**Prompt A**
Please answer these from the discussion about Nvidia's Turing chip, one per line:
(i) On what dates is Nvidia GTC scheduled?
(ii) Which outlet vaguely mentions Turing as a gaming chip?
(iii) What does the Turing Test evaluate?
**Prompt B**
Continue the discussion about Nvidia's Turing chip after its last comment.

**Passage**
┄┄┄┄┄┄┄┄┄┄┄┄┄┄┄┄┄┄┄┄

It's all still speculation. Nobody knows really. Don't know why this got put as factual news. One of the sourced articles said April 12th. Reuters vaguely mentions Turing as a gaming chip. Crypto carrying this train hard af.

Nvidia GTC is scheduled next month March 26-29. Nvidia is calling it "AI & Deep Learning Conference"

I have to agree. The article seems to take the Alan Turing cracked crptyography, therefore this is a crypto mining card approach and ran with it. I know talking about mining all the time is the trending thing to do at the moment, however, he is also responsible for the Turing Test, which evaluates a machines ability to learn and behave like a human being. As Xzibit pointed out Nvidia GTC is scheduled next month March 26-29. Nvidia is calling it "AI & Deep Learning Conference", I feel it is FAR more likely that this card will have something to do with the later, not the former.

┄┄┄┄┄┄┄┄┄┄┄┄┄┄┄┄┄┄┄┄

Document images and their source code:
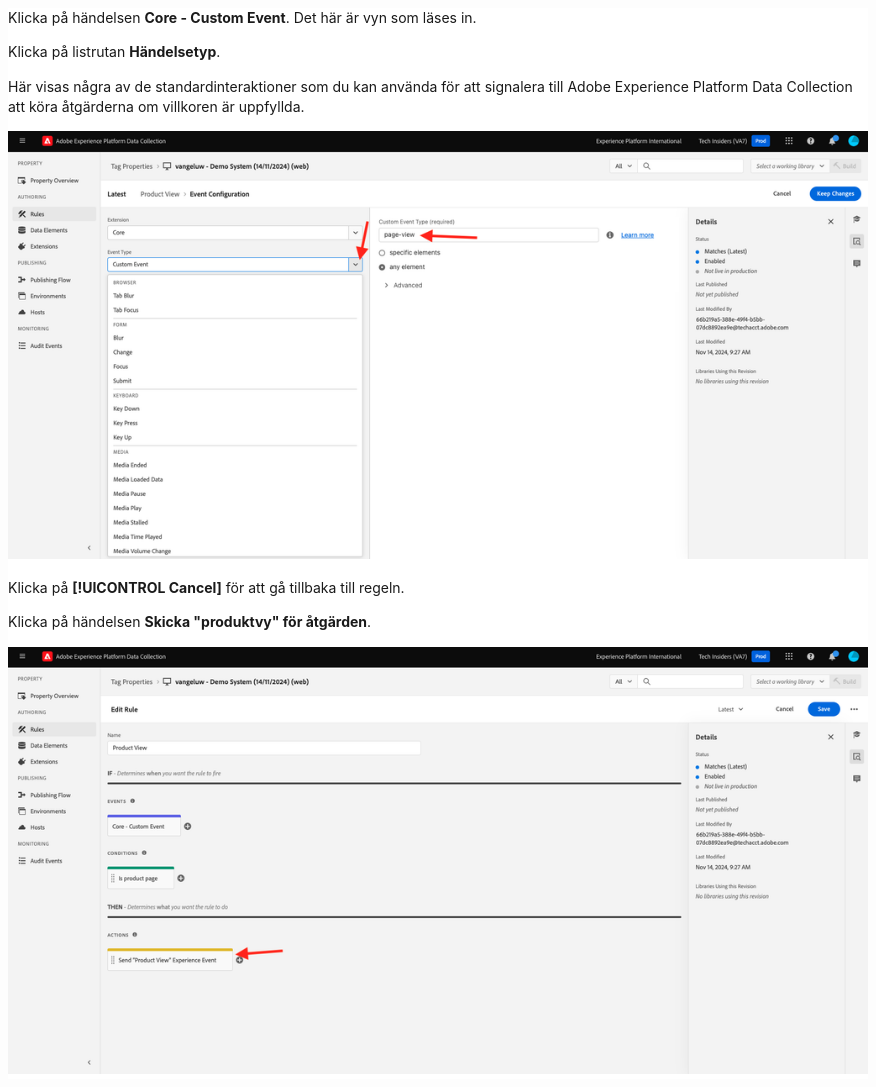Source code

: Klicka på händelsen **Core - Custom Event**. Det här är vyn som läses in.

Klicka på listrutan **Händelsetyp**.

Här visas några av de standardinteraktioner som du kan använda för att signalera till Adobe Experience Platform Data Collection att köra åtgärderna om villkoren är uppfyllda.

![Händelser](./images/rule3.png)

Klicka på **[!UICONTROL Cancel]** för att gå tillbaka till regeln.

Klicka på händelsen **Skicka &quot;produktvy&quot; för åtgärden**.

![Åtgärden Skicka händelse](./images/rule5a.png)
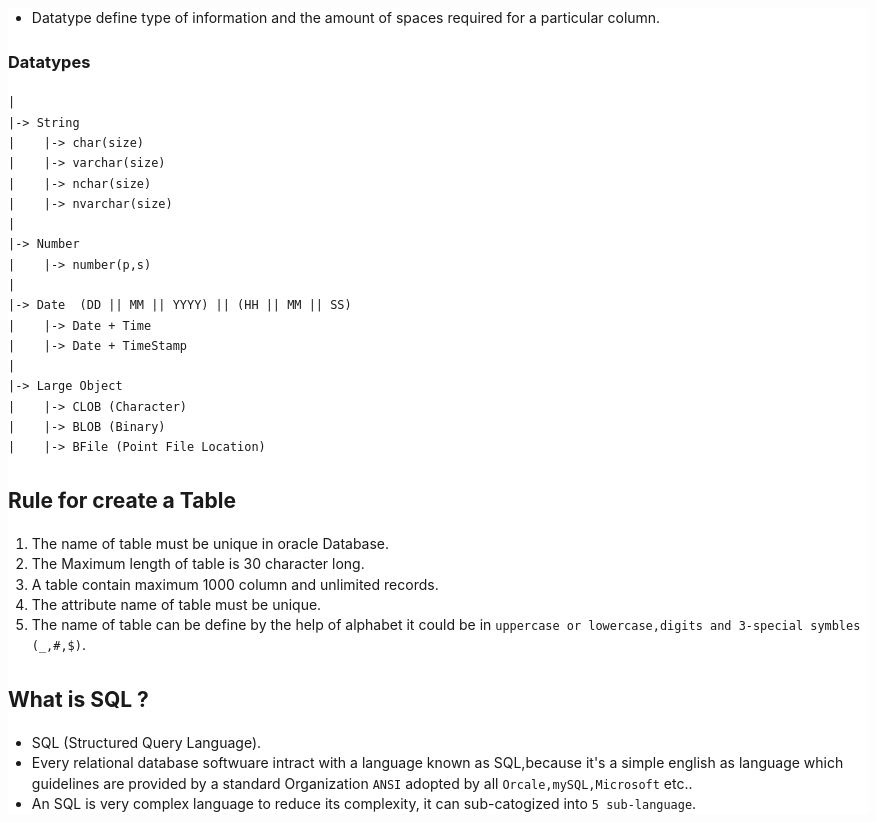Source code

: - Datatype define type of information and the amount of spaces required for a particular column.

### Datatypes

    |
    |-> String
    |    |-> char(size)
    |    |-> varchar(size)
    |    |-> nchar(size)
    |    |-> nvarchar(size)
    |
    |-> Number
    |    |-> number(p,s)
    |
    |-> Date  (DD || MM || YYYY) || (HH || MM || SS)
    |    |-> Date + Time 
    |    |-> Date + TimeStamp
    |
    |-> Large Object
    |    |-> CLOB (Character)
    |    |-> BLOB (Binary)
    |    |-> BFile (Point File Location)

## Rule for create a Table

1. The name of table must be unique in oracle Database.
2. The Maximum length of table is 30 character long.
3. A table contain maximum 1000 column and unlimited records.
4. The attribute name of table must be unique.
5. The name of table can be define by the help of alphabet it could be in `uppercase or lowercase,digits and 3-special symbles(_,#,$)`.

## What is SQL ?

- SQL (Structured Query Language).
- Every relational database softwuare intract with a language known as SQL,because it's a simple english as language which guidelines are provided by a  standard Organization `ANSI` adopted by all `Orcale,mySQL,Microsoft` etc..
- An SQL is very complex language to reduce its complexity, it can sub-catogized into `5 sub-language`.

┄┄┄┄┄┄┄┄┄┄┄┄┄┄┄┄┄┄┄┄

**Exercise output A**
(i) March 26-29
(ii) Reuters
(iii) A machine's ability to learn and behave like a human being

**Exercise output B**
https://en.wikipedia.org/wiki/Turing_test

nVidia has shown they are very committed to the deep learning and AI sector, which has amazing long term potential and benefits across hundreds of use cases.
Crypto currency and mining on GPUs could be gone just as fast as their prices rise and fall, it's a very volatile. If it is true that releasing a mining card on a mass scale will drastically ramp up difficulty to mine on a GPU, why would they base an entire business model on something that will essentially create its own demise? (as in, the more people buy these cards> the more people will mine> the more difficult mining gets> the less return/value/reason there is to mining>the less people will buy the cards).

Because of this I would be shocked if this ends up being a mining specific card. But you never know, maybe it will be. Maybe they just want to cash in while the getting is great, and throw a bone to gamers. This is why I am not the head of nVidia I guess. All I can say is if it is a mining card, they need to disable mining on the GeForce brand completely, just as they have disabled the use of the GeForce brand in datacenters.
 
I only have one question... what fab line is going to make these chips so that they actually have an impact on supply? Fab time is a limited resource.

Maybe the fab line which does not make gpus in the first place, like TSMCs 12nm FFC or GF 12nm FDX. I would be more concerned about graphics memory shortages, than fab lines though.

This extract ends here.